A mesma lógica, segundo a delegada, explica perguntas sobre as roupas que a vítima usava no momento da agressão. “A roupa pode ser importante para entender como o fato se deu. Pode haver vestígios do agressor no tecido, como cabelos, barba, sangue ou sêmen.”

O desafio parece ser chegar a um equilíbrio entre método e tom – se perguntar é necessário, emitir juízos de valor, não. “É um desestímulo à denúncia porque a mulher se vê mais uma vez sendo violada: ela já foi vítima de uma situação delicada de ser contada; já vai enfrentar estigmas; e ainda tem que contar tudo para um desconhecido que conduz o relato de uma forma não acolhedora”, avalia a defensora pública Camille da Costa.

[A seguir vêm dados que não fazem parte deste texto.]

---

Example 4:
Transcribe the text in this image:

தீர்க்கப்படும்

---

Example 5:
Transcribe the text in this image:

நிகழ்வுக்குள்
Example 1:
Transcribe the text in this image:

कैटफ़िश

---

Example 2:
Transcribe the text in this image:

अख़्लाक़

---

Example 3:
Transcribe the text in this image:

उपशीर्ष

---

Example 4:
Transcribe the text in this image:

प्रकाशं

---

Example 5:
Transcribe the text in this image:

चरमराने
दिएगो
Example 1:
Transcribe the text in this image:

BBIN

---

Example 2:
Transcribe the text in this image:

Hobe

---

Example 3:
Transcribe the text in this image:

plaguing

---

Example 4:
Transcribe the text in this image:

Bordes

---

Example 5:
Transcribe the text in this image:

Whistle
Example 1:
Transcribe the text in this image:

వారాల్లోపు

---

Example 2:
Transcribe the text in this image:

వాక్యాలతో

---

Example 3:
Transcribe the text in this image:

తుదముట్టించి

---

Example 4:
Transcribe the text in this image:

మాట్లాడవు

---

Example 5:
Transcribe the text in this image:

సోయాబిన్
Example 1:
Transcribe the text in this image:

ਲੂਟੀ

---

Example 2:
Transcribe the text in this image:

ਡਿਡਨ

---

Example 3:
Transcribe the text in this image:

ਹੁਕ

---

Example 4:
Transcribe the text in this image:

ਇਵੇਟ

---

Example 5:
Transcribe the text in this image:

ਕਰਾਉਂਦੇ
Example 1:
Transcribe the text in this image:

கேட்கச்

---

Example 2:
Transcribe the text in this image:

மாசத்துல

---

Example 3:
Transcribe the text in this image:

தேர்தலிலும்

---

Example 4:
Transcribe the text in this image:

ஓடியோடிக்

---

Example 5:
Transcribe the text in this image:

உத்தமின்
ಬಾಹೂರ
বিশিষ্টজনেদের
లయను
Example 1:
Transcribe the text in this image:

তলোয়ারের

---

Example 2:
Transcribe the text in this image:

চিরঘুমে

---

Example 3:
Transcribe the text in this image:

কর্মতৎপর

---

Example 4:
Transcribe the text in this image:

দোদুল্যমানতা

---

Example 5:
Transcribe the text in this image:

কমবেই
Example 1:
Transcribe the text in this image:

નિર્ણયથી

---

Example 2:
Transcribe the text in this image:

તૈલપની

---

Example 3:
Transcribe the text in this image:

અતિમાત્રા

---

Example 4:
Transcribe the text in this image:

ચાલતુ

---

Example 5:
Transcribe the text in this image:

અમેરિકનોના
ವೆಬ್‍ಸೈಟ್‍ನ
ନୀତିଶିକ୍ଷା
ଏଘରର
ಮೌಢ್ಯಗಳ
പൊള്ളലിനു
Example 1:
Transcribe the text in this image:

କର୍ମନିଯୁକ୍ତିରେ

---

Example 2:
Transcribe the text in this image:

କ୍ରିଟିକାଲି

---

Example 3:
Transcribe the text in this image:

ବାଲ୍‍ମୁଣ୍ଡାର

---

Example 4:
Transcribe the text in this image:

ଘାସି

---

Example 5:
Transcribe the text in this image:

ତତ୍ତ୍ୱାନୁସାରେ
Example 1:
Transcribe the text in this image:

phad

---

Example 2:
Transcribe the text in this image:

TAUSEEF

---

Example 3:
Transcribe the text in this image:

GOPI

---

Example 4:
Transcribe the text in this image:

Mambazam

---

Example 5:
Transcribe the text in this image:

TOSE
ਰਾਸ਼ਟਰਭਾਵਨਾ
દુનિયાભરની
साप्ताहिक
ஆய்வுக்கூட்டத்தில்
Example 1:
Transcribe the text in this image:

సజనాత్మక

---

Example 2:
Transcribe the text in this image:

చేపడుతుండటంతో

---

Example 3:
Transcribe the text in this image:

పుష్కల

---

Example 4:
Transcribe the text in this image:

Ela reforça que as perguntas devem ser voltadas para a figura do agressor, e não da vítima. “Se estamos discutindo práticas de crime e se o comportamento da vítima influencia o do agressor, por que não pergunto isso em outras situações? Quando você é vítima de um roubo, é questionado sobre o que fez ou o que estava vestindo?”

Sobrecarga desafia vítimas e agentes públicos

Para levar uma denúncia adiante, a vítima também é desafiada pela sobrecarga enfrentada por delegacias (especializadas ou não), pela Defensoria Pública e até mesmo pelo Judiciário. “Hoje só tramitam com celeridade os inquéritos com réu preso. A maioria dos inquéritos caduca, porque precisa colher depoimento, chamar testemunhas, fazer perícias e não tem equipe para fazer tudo isso dentro do prazo”, conta a advogada Xênia Melo.

Para se ter uma ideia, só em 2016, a delegacia da mulher de Curitiba abriu mais de 2,3 mil inquéritos; a unidade, que conta com cinco delegados e três investigadores, acumula cerca de 18 mil inquéritos em andamento.

Outro problema grave é a demora até que a notificação da medida protetiva chegue ao agressor – em alguns casos, pode levar meses.

“A vítima pede a medida protetiva, em 48 horas tem ela nas mãos e fica confiante de que conseguiu proteção, mas o agressor ainda nem foi informado. Enquanto o agressor não é notificado, a medida não tem validade. Só que os oficiais de justiça não têm condição de cumprir todos os mandados”, explica a defensora pública Iara Stroppa, do Juizado de Violência Doméstica e Familiar Contra a Mulher. Hoje, tramitam quase 12 mil processos com medidas protetivas na vara.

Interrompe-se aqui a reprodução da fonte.